自室のストーブの前、ボロボロ、分解しそうな66年前のハードカバーを膝の上に載せ、読んでいる。
本は1952年(昭和27年)配本が開始された角川書店、昭和文学全集の第14巻、宮沢賢治集(昭和28年配本)の一篇、銀河鐵道の夜。
戦後の混乱期から経済成長の時代に向かう頃の空前の全集出版ブーム、我が家でも角川書店から出版予定の昭和文学全集を父が予約、
配本される都度、重そうに数冊本を抱えて会社から帰ってくる、そんな父の姿を今でも覚えている。
全60巻の配本が終わった頃、粗末な組み立て式の書架が送られてきた。
だが、その書架に全巻揃うことはなかった。家族6人、誰かが自分の好みの本を手元に持っていって返さない。
小学校3,4年生だった私は宮沢賢治に夢中だった。

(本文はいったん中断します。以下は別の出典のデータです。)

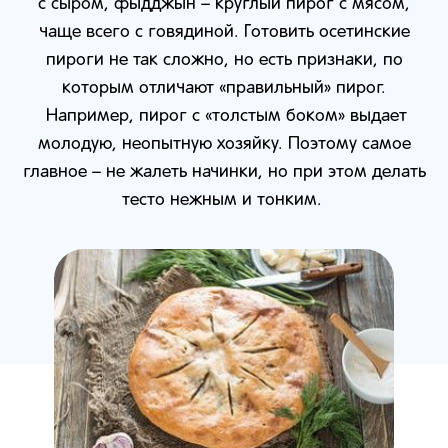
с сыром, фыдджын – круглый пирог с мясом,
чаще всего с говядиной. Готовить осетинские
пироги не так сложно, но есть признаки, по
которым отличают «правильный» пирог.
Например, пирог с «толстым боком» выдает
молодую, неопытную хозяйку. Поэтому самое
главное – не жалеть начинки, но при этом делать
тесто нежным и тонким.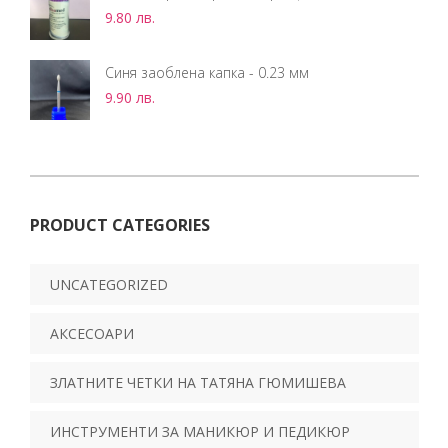
9.80
лв.
Синя заоблена капка - 0.23 мм
9.90
лв.
PRODUCT CATEGORIES
UNCATEGORIZED
АКСЕСОАРИ
ЗЛАТНИТЕ ЧЕТКИ НА ТАТЯНА ГЮМИШЕВА
ИНСТРУМЕНТИ ЗА МАНИКЮР И ПЕДИКЮР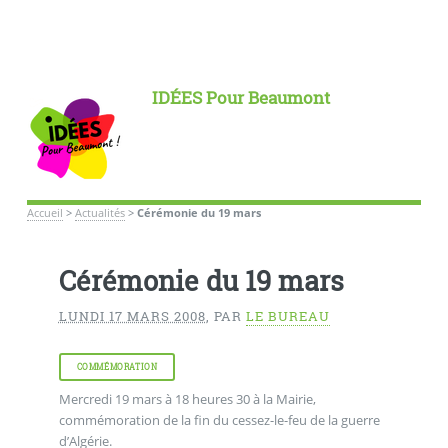
IDÉES Pour Beaumont
Accueil
>
Actualités
>
Cérémonie du 19 mars
Cérémonie du 19 mars
LUNDI 17 MARS 2008
,
PAR
LE BUREAU
COMMÉMORATION
Mercredi 19 mars à 18 heures 30 à la Mairie,
commémoration de la fin du cessez-le-feu de la guerre
d’Algérie.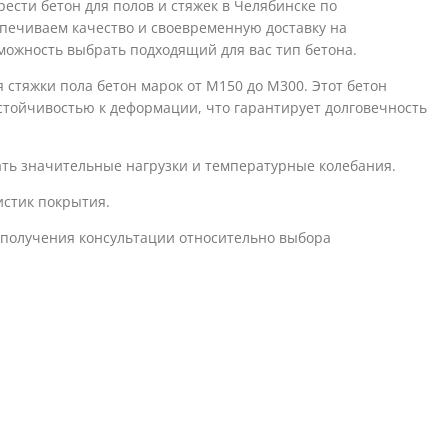
ести бетон для полов и стяжек в Челябинске по
печиваем качество и своевременную доставку на
можность выбрать подходящий для вас тип бетона.
стяжки пола бетон марок от М150 до М300. Этот бетон
стойчивостью к деформации, что гарантирует долговечность
ть значительные нагрузки и температурные колебания.
истик покрытия.
я получения консультации относительно выбора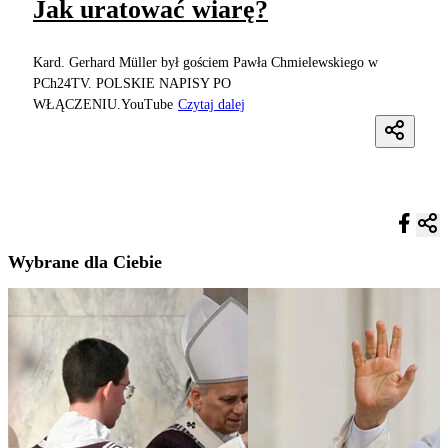
Jak uratować wiarę?
Kard. Gerhard Müller był gościem Pawła Chmielewskiego w
PCh24TV. POLSKIE NAPISY PO
WŁĄCZENIU.YouTube
Czytaj dalej
Wybrane dla Ciebie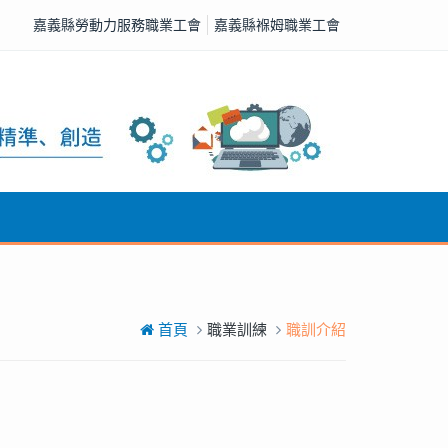
嘉義縣勞動力服務職業工會
嘉義縣褓姆職業工會
首頁
職業訓練
職訓介紹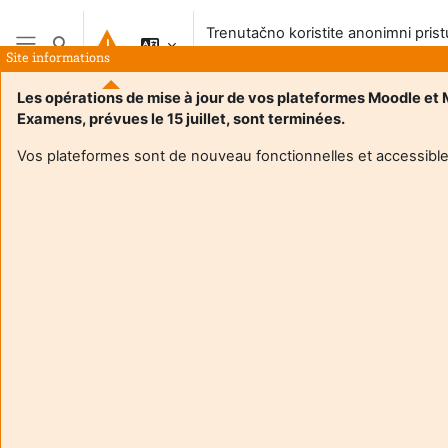
Preskoči na sadržaj
Trenutačno koristite anonimni pris
Toggle search input
sustavu
Site informations
Bočni panel
Les opérations de mise à jour de vos plateformes Moodle et
Examens, prévues le 15 juillet, sont terminées.
Vos plateformes sont de nouveau fonctionnelles et accessible
Login required
Gosti ne mogu pristupiti korisničkim profilima. Prijavite se
s punim korisničkim računom da biste nastavili.
Odustani
Nastavi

爾来、その本は66年間ずっと私の手元にあり続けている。
風の又三郎、ポラーノ廣場、クスコーブドリの傳記、だが断然私は銀河鐵道の夜が好きだった。
当時、賢治といえば風の又三郎だった時代、正字、旧仮名遣い、ルビなし、細かい活字の三段組の本に小学生がなぜ?
黄金きんと紅でうつくしくいろどられた大きな苹果・・・苹果を読み、理解し得たのであろうか?
賢治の思想、哲学、教養、宗教、科学のすべてを織り込んだ銀河鐵道の夜、小学生の私が理解し得たのか?
だが、通俗を嫌うマセガキ、現実と幻想の世界、夢想する少年、繰り返し読んだ少年期の私の深層心理に言い知れぬインパクトを与えたことは確かであろう。
文献学的研究がなされてない時代に出版された本、遺稿には頁数さえなく、紛失稿もあり、研究の進んだ現在出版されている本とだいぶ違う。
だが、私にはこの不完全な本、形而上学的深い意味を含むブルカニロ博士の登場の結末で終わる銀河鐵道の夜でなければならないのだ。
平易な結末では満足できない、この本の銀河鐵道の夜を心から愛する。